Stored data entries
★ ★ ★

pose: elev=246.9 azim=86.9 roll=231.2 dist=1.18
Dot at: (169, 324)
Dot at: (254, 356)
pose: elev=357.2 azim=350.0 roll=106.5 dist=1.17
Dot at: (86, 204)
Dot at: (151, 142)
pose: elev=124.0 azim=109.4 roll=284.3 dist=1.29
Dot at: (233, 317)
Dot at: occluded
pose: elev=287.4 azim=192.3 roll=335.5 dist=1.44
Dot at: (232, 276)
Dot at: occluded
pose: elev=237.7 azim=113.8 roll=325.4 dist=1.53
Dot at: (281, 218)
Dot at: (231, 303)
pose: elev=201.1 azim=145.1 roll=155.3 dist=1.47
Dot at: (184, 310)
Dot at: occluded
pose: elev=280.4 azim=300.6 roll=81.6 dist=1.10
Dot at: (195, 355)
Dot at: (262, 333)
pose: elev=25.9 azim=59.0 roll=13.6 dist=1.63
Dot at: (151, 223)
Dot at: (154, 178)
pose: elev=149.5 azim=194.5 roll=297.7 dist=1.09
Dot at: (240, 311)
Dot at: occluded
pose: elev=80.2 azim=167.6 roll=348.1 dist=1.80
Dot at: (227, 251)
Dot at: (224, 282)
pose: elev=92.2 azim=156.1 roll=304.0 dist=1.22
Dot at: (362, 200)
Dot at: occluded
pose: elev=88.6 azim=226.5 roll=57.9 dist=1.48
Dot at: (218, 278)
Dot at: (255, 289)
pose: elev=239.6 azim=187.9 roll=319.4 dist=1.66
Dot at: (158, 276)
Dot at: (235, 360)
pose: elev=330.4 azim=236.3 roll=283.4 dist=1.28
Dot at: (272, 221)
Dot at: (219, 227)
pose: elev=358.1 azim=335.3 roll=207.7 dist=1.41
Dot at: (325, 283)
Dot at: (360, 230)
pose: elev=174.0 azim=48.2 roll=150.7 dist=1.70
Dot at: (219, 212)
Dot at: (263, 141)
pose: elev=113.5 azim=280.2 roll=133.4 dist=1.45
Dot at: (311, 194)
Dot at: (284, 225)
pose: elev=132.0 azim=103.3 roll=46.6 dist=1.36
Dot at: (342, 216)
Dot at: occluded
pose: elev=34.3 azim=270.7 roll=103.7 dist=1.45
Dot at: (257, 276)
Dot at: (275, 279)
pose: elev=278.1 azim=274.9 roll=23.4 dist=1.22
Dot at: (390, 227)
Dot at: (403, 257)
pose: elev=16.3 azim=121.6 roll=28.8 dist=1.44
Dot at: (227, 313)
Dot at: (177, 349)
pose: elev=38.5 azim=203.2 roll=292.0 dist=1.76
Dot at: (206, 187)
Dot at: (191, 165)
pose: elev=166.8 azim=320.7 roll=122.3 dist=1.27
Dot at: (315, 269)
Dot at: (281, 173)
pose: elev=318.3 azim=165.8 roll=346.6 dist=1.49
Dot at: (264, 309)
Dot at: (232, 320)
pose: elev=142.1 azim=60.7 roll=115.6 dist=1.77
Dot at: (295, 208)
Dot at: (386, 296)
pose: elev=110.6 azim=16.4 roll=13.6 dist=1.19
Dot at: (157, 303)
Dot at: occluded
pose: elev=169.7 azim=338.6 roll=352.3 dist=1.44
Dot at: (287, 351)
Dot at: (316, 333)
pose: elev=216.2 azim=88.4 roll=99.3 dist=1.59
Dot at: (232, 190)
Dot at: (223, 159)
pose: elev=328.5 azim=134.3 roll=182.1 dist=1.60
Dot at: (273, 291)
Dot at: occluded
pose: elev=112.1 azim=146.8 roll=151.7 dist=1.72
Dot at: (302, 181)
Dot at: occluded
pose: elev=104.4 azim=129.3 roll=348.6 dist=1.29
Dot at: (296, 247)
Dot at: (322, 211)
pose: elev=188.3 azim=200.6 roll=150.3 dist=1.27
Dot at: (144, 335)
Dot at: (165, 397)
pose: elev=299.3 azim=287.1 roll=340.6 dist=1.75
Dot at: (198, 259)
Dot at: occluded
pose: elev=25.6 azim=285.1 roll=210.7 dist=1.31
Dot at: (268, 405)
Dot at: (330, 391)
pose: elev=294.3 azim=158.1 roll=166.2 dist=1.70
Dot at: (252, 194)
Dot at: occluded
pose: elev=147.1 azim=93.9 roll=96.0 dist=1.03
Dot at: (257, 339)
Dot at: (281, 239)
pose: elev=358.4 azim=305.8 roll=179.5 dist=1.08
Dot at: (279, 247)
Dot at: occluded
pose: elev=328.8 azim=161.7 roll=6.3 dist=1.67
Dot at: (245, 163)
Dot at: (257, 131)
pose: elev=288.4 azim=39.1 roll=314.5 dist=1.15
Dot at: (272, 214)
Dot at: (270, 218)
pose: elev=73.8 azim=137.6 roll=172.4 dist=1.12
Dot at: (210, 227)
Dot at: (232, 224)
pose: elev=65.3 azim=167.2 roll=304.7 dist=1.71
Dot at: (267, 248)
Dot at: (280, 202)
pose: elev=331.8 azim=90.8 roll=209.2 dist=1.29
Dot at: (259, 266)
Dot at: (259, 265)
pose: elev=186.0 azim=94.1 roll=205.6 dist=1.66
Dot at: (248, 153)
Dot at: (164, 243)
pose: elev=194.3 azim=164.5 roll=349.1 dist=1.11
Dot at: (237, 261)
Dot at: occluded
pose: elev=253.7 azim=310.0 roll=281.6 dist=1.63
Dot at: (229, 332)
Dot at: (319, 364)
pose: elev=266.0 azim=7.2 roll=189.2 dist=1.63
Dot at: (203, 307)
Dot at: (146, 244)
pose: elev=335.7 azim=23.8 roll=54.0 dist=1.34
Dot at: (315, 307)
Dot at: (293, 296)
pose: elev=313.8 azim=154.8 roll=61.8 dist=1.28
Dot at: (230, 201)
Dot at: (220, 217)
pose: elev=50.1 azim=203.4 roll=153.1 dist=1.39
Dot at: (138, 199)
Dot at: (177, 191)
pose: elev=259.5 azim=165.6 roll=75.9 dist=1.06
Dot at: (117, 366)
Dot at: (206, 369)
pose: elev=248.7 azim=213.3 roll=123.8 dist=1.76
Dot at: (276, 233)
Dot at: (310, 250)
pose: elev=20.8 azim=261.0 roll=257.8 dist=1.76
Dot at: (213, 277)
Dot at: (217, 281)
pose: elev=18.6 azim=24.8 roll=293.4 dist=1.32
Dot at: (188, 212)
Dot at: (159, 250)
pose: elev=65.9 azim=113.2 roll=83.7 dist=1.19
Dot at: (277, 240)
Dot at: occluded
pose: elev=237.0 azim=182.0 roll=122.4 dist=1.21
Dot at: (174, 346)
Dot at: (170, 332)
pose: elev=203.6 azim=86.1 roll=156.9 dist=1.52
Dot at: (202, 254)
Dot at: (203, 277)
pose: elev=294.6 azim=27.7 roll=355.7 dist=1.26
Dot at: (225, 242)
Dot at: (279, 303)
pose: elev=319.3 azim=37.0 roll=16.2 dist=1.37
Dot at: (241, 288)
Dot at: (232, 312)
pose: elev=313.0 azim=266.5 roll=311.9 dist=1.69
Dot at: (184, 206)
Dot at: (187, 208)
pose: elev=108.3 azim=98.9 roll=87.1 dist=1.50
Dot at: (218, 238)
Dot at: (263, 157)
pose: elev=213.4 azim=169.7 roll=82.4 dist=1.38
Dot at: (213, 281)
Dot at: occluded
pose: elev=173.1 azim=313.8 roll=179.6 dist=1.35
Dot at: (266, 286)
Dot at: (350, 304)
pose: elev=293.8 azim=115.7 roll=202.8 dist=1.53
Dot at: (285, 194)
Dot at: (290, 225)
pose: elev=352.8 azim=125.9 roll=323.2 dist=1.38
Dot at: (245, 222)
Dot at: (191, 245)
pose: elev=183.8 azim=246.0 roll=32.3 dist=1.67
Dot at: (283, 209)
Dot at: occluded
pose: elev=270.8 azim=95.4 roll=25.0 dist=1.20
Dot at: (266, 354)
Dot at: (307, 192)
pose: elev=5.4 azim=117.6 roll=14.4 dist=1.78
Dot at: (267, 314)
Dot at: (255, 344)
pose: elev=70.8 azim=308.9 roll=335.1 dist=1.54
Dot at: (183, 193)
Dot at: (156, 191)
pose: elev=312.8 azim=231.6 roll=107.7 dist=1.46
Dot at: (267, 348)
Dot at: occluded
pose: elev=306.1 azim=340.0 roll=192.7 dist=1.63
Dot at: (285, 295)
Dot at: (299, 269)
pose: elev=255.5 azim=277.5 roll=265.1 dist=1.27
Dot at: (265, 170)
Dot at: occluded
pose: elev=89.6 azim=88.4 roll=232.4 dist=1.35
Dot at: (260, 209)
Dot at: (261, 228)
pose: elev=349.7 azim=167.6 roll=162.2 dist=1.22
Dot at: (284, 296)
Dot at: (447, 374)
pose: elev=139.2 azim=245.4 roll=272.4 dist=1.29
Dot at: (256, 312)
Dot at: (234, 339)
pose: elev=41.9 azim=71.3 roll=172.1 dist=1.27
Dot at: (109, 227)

★ ★ ★

DO THIS:
Give the lines between the line containing "pose: elev=110.6 azim=16.4" and the line containing "Dot at: (257, 131)", inclusive, as a JSON list of strings, one string per line, leaving out blank lines.

EXERCISE RESULT:
[
  "pose: elev=110.6 azim=16.4 roll=13.6 dist=1.19",
  "Dot at: (157, 303)",
  "Dot at: occluded",
  "pose: elev=169.7 azim=338.6 roll=352.3 dist=1.44",
  "Dot at: (287, 351)",
  "Dot at: (316, 333)",
  "pose: elev=216.2 azim=88.4 roll=99.3 dist=1.59",
  "Dot at: (232, 190)",
  "Dot at: (223, 159)",
  "pose: elev=328.5 azim=134.3 roll=182.1 dist=1.60",
  "Dot at: (273, 291)",
  "Dot at: occluded",
  "pose: elev=112.1 azim=146.8 roll=151.7 dist=1.72",
  "Dot at: (302, 181)",
  "Dot at: occluded",
  "pose: elev=104.4 azim=129.3 roll=348.6 dist=1.29",
  "Dot at: (296, 247)",
  "Dot at: (322, 211)",
  "pose: elev=188.3 azim=200.6 roll=150.3 dist=1.27",
  "Dot at: (144, 335)",
  "Dot at: (165, 397)",
  "pose: elev=299.3 azim=287.1 roll=340.6 dist=1.75",
  "Dot at: (198, 259)",
  "Dot at: occluded",
  "pose: elev=25.6 azim=285.1 roll=210.7 dist=1.31",
  "Dot at: (268, 405)",
  "Dot at: (330, 391)",
  "pose: elev=294.3 azim=158.1 roll=166.2 dist=1.70",
  "Dot at: (252, 194)",
  "Dot at: occluded",
  "pose: elev=147.1 azim=93.9 roll=96.0 dist=1.03",
  "Dot at: (257, 339)",
  "Dot at: (281, 239)",
  "pose: elev=358.4 azim=305.8 roll=179.5 dist=1.08",
  "Dot at: (279, 247)",
  "Dot at: occluded",
  "pose: elev=328.8 azim=161.7 roll=6.3 dist=1.67",
  "Dot at: (245, 163)",
  "Dot at: (257, 131)"
]